Tuesday, February 22, 2005

If Andy Xie of Morgan Stanley is right, the Koreans are going to have one hell of a time keeping the won down against the renminbi -- and the dollar -- this year.
The current wave of excitement centers on Korea. When the Korean market was doing well late last year, many international investors did not follow. Almost all money managers are now believers in Korea now. Most money managers believe in a strong recovery in Korea's domestic demand and the rest believe in interest rates declining. The same arguments explaining Korea's problems have come back. For example, the high level of household debt is just a data problem. Everyone seems to have a good reason to be in Korea.

Korea is just the latest example of a liquidity bubble touching a market. A liquidity bubble needs a focal point to turn into higher asset prices. In my view, Korea is serving this purpose now. The changes in domestic funds flow due to government policies drove the market last year. The momentum sucked in retail investors and became stronger. The international investors are just jumping on this bandwagon.
We already know that Korea has battled mightily against won appreciation over the past two years, with the Bank of Korea's foreign reserves growing 27% since January 2004 and a stunning 62% since January 2003. And yet the won continues to rise. In early April 2003 the dollar bought around 1260 won; now it buys less than 1030 won, a nearly 20% appreciation. Over the same period the yen has gone up 13% and the Taiwanese dollar up around 10%.

While Japan and China -- for different reasons -- have the ability to eat and eat and eat US assets, Korea is a much smaller player which has already gorged itself on dollar securities to little avail. Might Korea be an important weak spot in the East Asian dollar bloc? If Andy Xie is right, we may find out in the ensuing months.

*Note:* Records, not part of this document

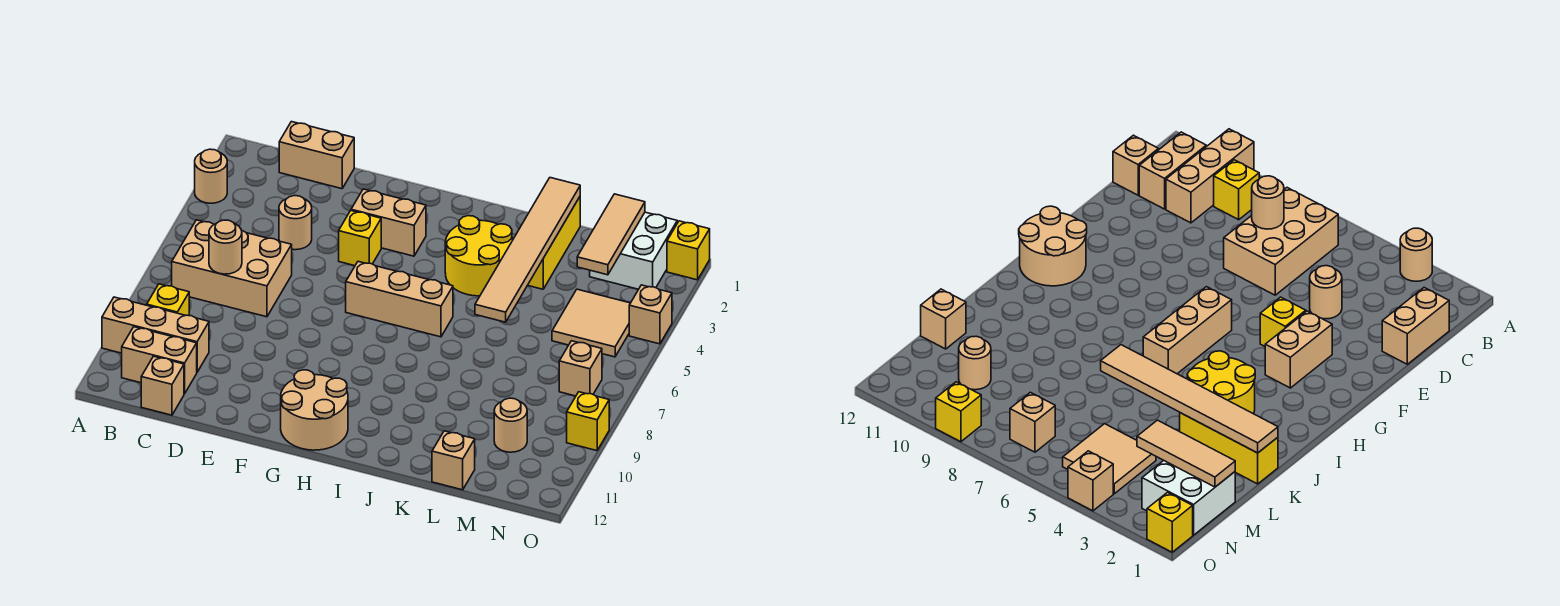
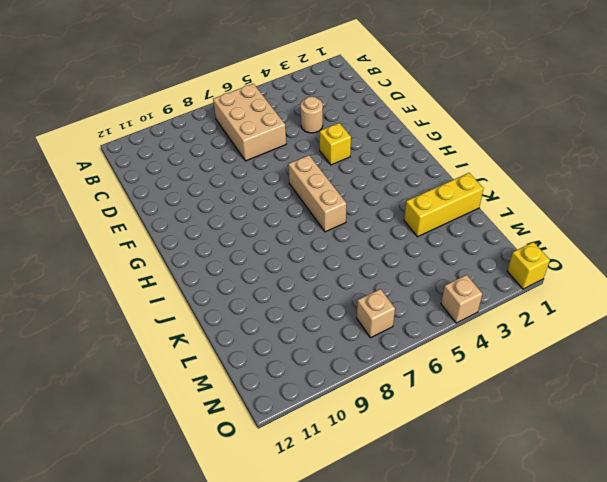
none -> tan 1x1 round brick [195,149,227,203]
none -> tan 1x3 brick [102,297,209,372]
none -> yellow 1x1 brick [147,284,189,316]

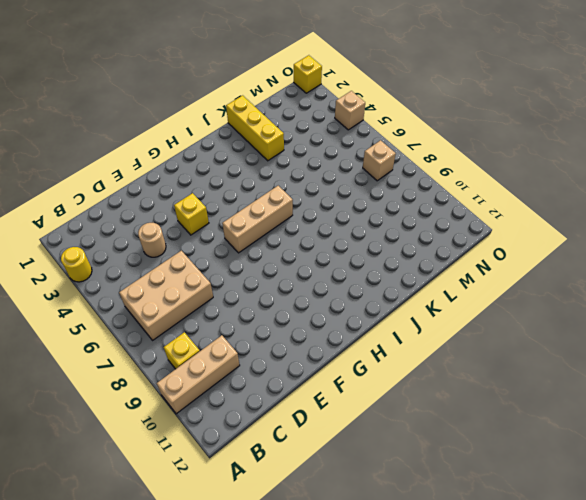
yellow 1x1 round brick [61,247,92,282] -> tan 1x1 round brick [195,149,227,203]
none -> tan 1x2 brick [122,327,197,394]
none -> tan 1x2 brick [279,122,354,189]
none -> tan 1x1 brick [141,356,184,415]

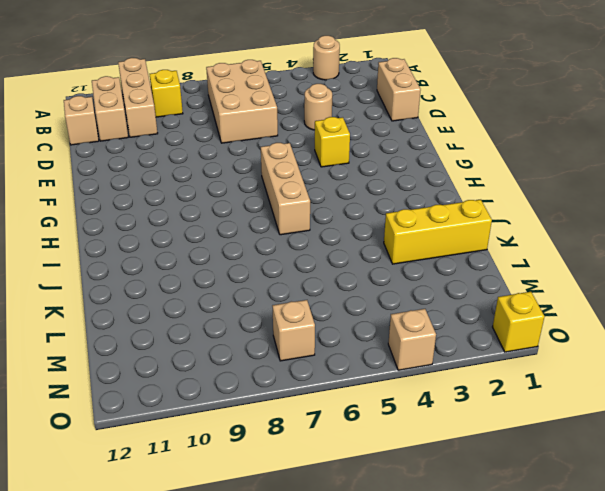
none -> tan 1x2 brick [351,189,426,256]
none -> tan 2x2 round brick [281,370,348,450]
none -> yellow 2x2 round brick [445,216,513,296]

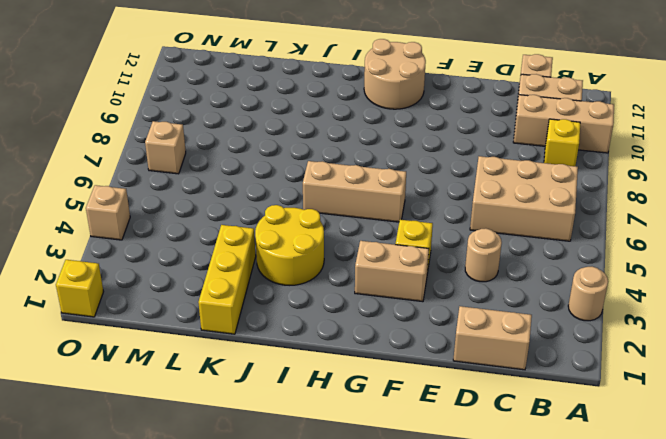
none -> tan 1x1 brick [432,431,475,490]
none -> white 2x2 brick [590,212,677,289]
none -> tan 2x2 tile [552,289,630,357]

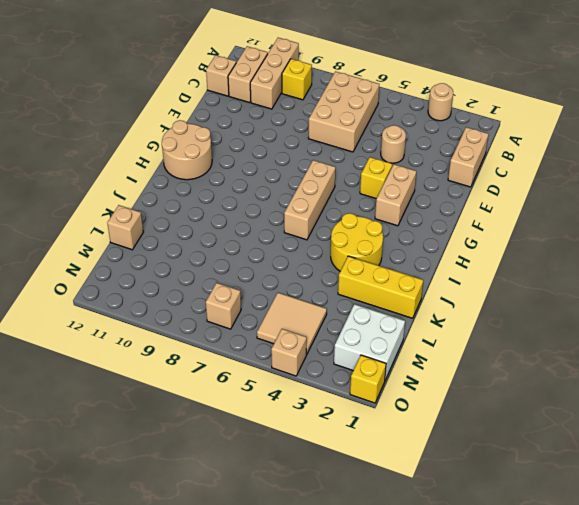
none -> tan 1x1 round brick [494,398,527,452]
none -> yellow 1x1 brick [567,392,609,451]
none -> tan 1x1 round brick [209,220,242,274]

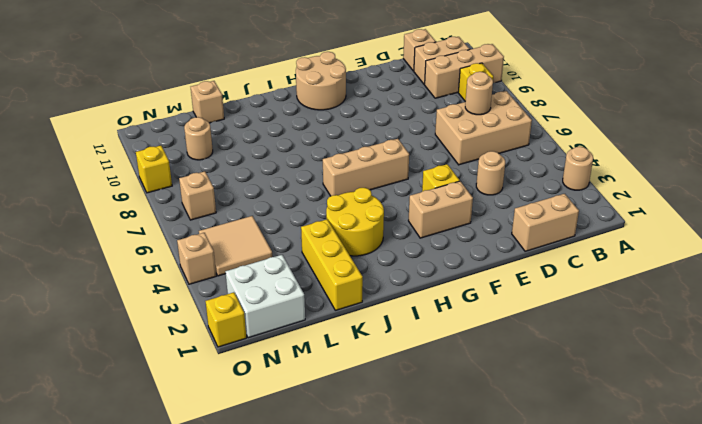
none -> tan 1x6 tile [475,178,580,322]
none -> tan 1x3 tile [577,194,645,275]

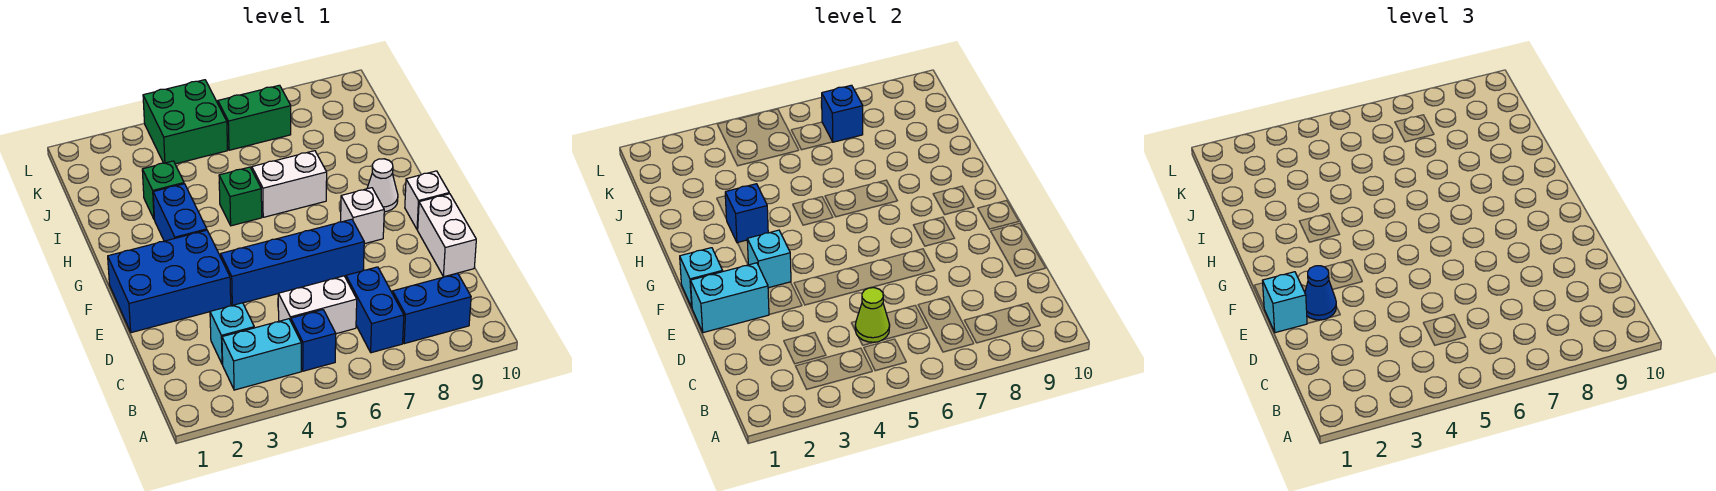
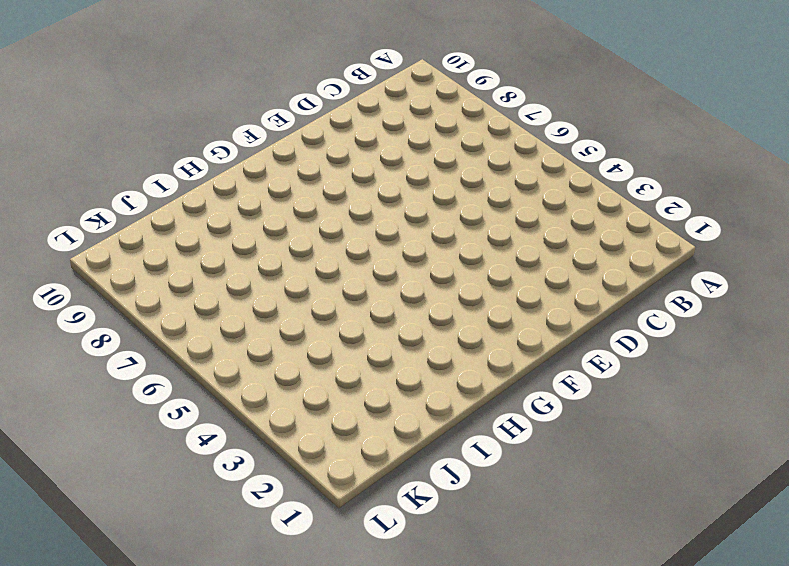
none -> cyan 1x2 brick [222,319,301,390]
none -> blue 1x1 brick [291,310,336,371]
none -> blue 1x2 brick [346,267,404,353]

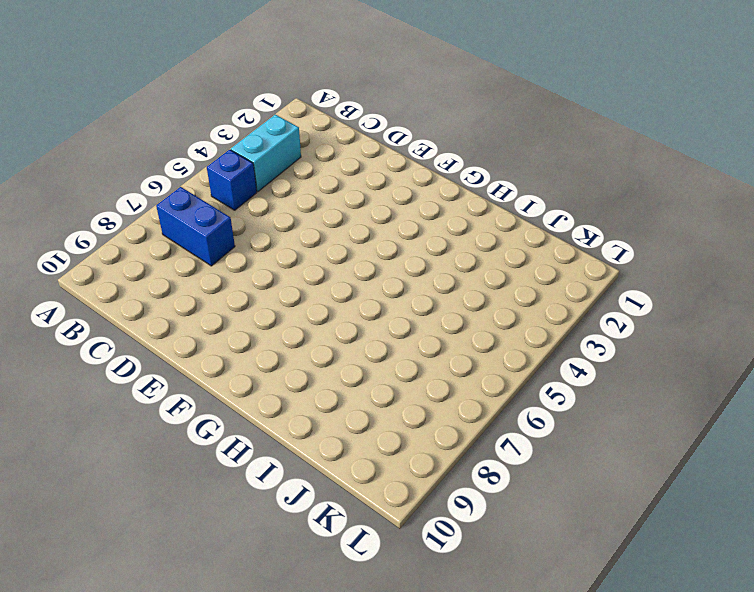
none -> blue 1x2 brick [393,273,471,344]
none -> cyan 1x1 brick [210,303,254,364]
none -> white 1x2 brick [278,276,357,334]

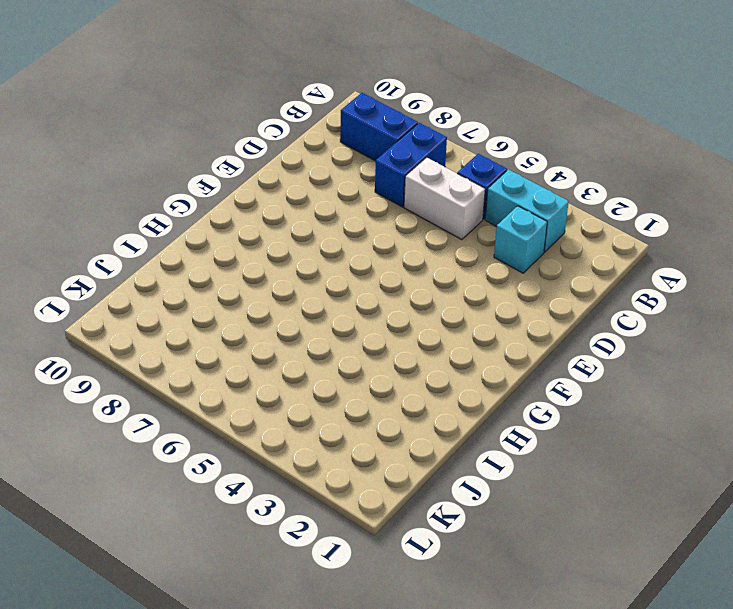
none -> white 1x2 brick [418,194,476,277]
none -> blue 2x3 brick [108,230,231,333]
none -> blue 1x4 brick [221,219,364,305]

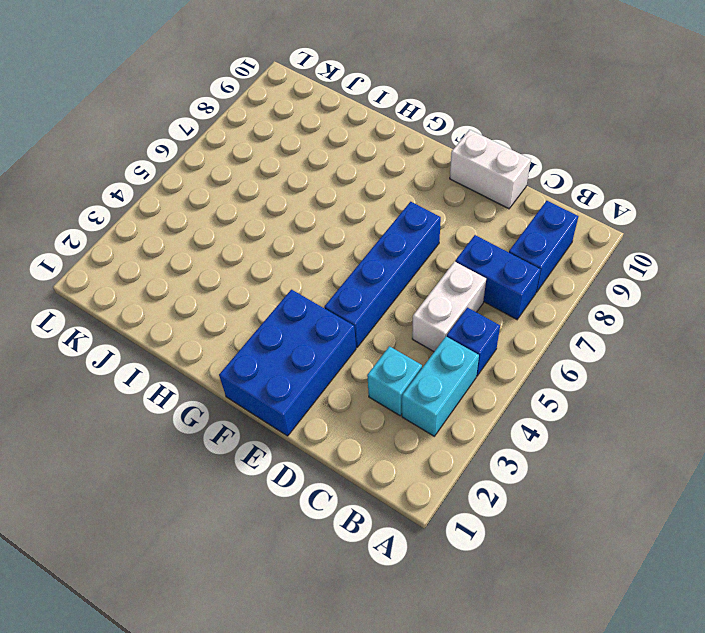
none -> white 1x1 brick [341,188,384,244]
none -> white 1x1 brick [405,171,449,230]
none -> blue 1x2 brick [153,184,207,241]

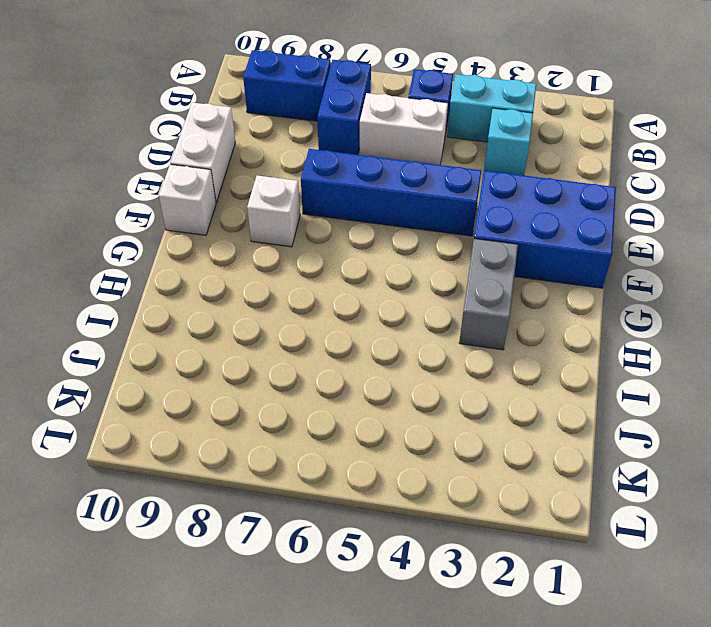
grey 1x2 brick [459,239,518,350] -> blue 1x2 brick [153,184,207,241]
none -> white 1x1 cone [367,159,398,212]
none -> green 1x1 brick [219,167,262,226]
none -> white 1x2 brick [252,151,327,217]

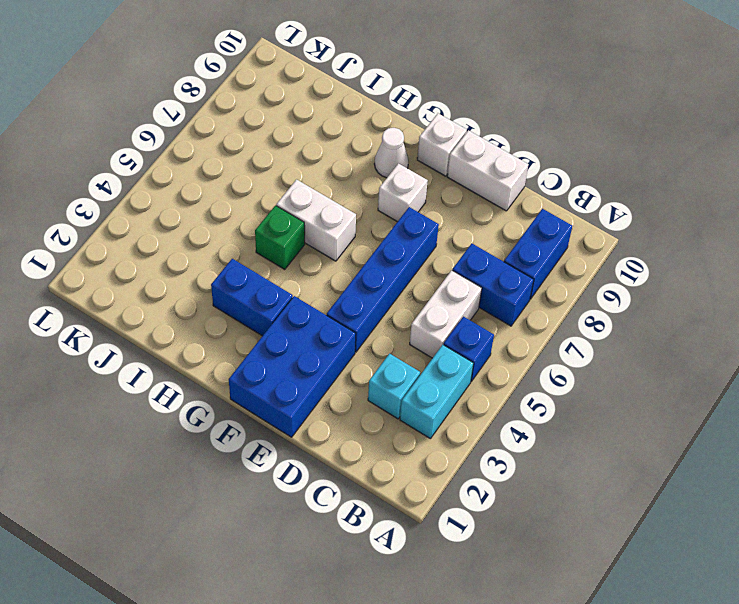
white 1x2 brick [276,179,356,261] -> white 1x2 brick turned to [252,151,327,217]
none -> green 1x1 brick [142,161,184,219]
none -> green 2x2 brick [143,80,227,164]
none -> green 1x2 brick [218,85,291,150]

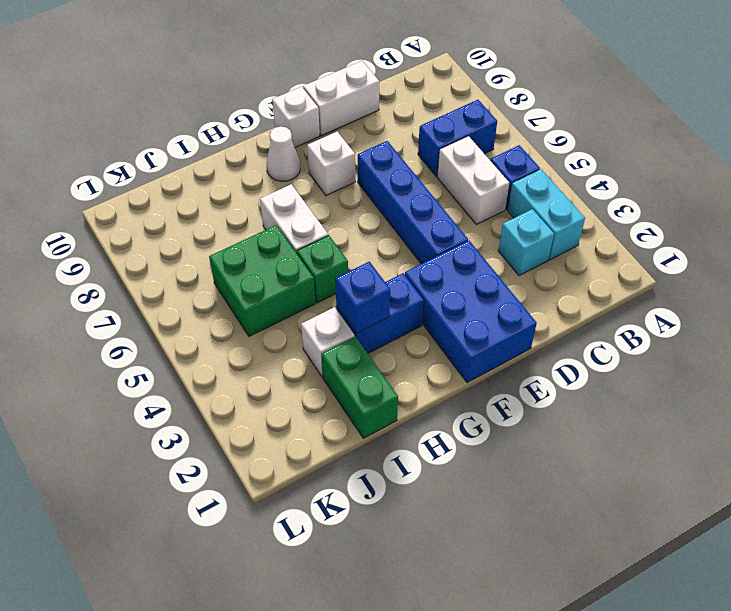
green 1x2 brick [322,336,398,438] -> green 1x2 brick moved to [218,85,291,150]
white 1x1 brick [301,307,355,377] -> green 1x1 brick [142,161,184,219]
green 2x2 brick [209,225,315,336] -> green 2x2 brick moved to [143,80,227,164]
none -> blue 1x2 brick [393,273,471,344]
none -> lime 1x1 cone [855,288,890,342]
none -> cyan 1x2 brick [690,263,769,333]

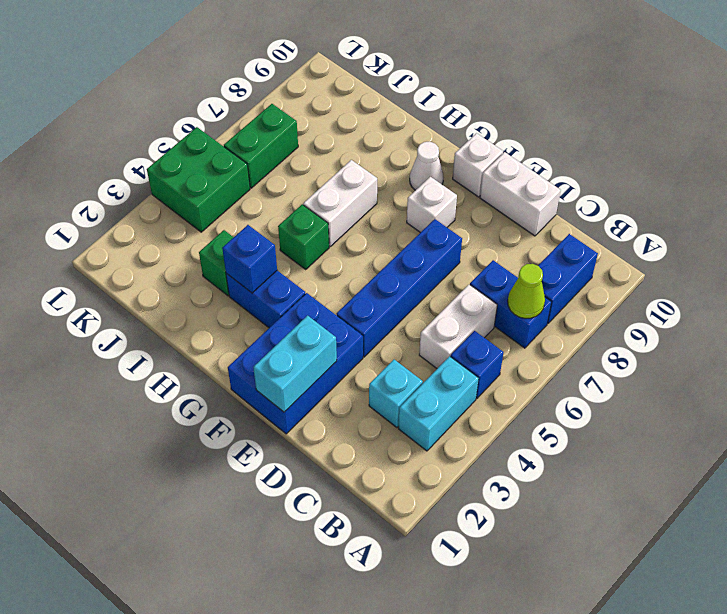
lime 1x1 cone [508,264,545,318] -> lime 1x1 cone moved to [855,288,890,342]
none -> cyan 1x1 brick [680,248,723,307]
none -> cyan 1x1 brick [747,230,791,288]
none -> blue 1x1 brick [821,85,863,142]

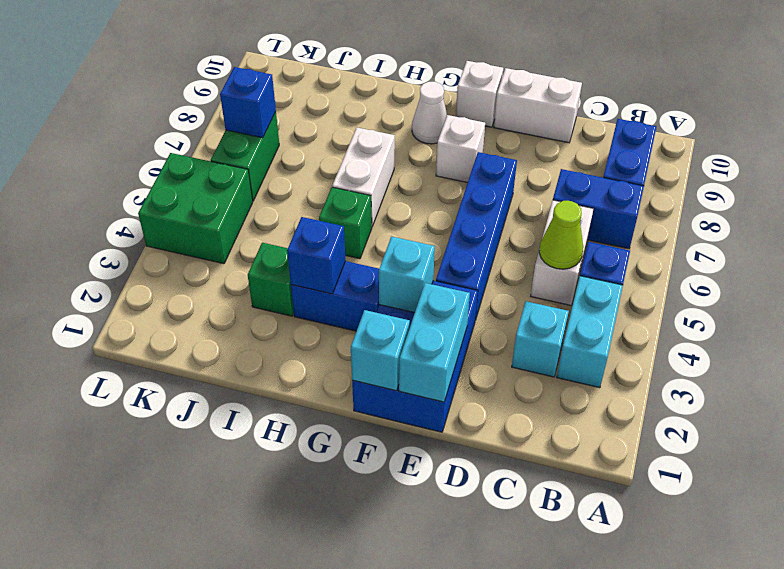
none -> cyan 1x1 brick [1262,272,1307,333]
none -> blue 1x1 cone [1305,266,1336,320]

UPDATE: No sooner had I published this posting when I ran across this story in Bloomberg today. It appears things may be moving faster than either Xie or I had imagined.
South Korea's central bank, which has a total $200 billion in reserves, said in a report to a parliamentary committee on Feb. 18 that it will increase investments in assets denominated in currencies such as the Australian and Canadian dollars. Korean investors, including the central bank, are the fifth-biggest foreign holders of U.S. Treasuries.

``Support for the dollar is quickly disappearing,'' said Kenichiro Ikezawa, who manages $1 billion in overseas debt at Daiwa SB Investments in Tokyo. ``This Korean story is having quite an impact because it feeds into suspicion that others are also seeking to cut their exposure to the dollar.'' . . .

The report, distributed to members of the parliament's finance and economy committee in advance of a debate scheduled for Feb. 24, also said the bank will expand investments into assets with lower credit ratings than the South Korean government. . . .

``South Korea wants to start picking up higher yields so that includes moves in to the Australian currency and sterling, and they'll be buying government bonds,'' said Austin.
UPDATE 2: As expected, the Korean won shot up today on news that the Bank of Korea plans on pulling back from the dollar bar. As of 4:37pm EST according to Oanda, the won is up 1.2% over yesterday versus the dollar/renminbi, 1.1% versus the yen, and 0.7% versus the Taiwan dollar. Now the real interesting part comes. How long can Korea stand the pain?

1 Comments:

At 7:06 AM, Blogger Mark said...

It is very possible that the USA will not be such a super power in the next 20 years as other developing areas take over.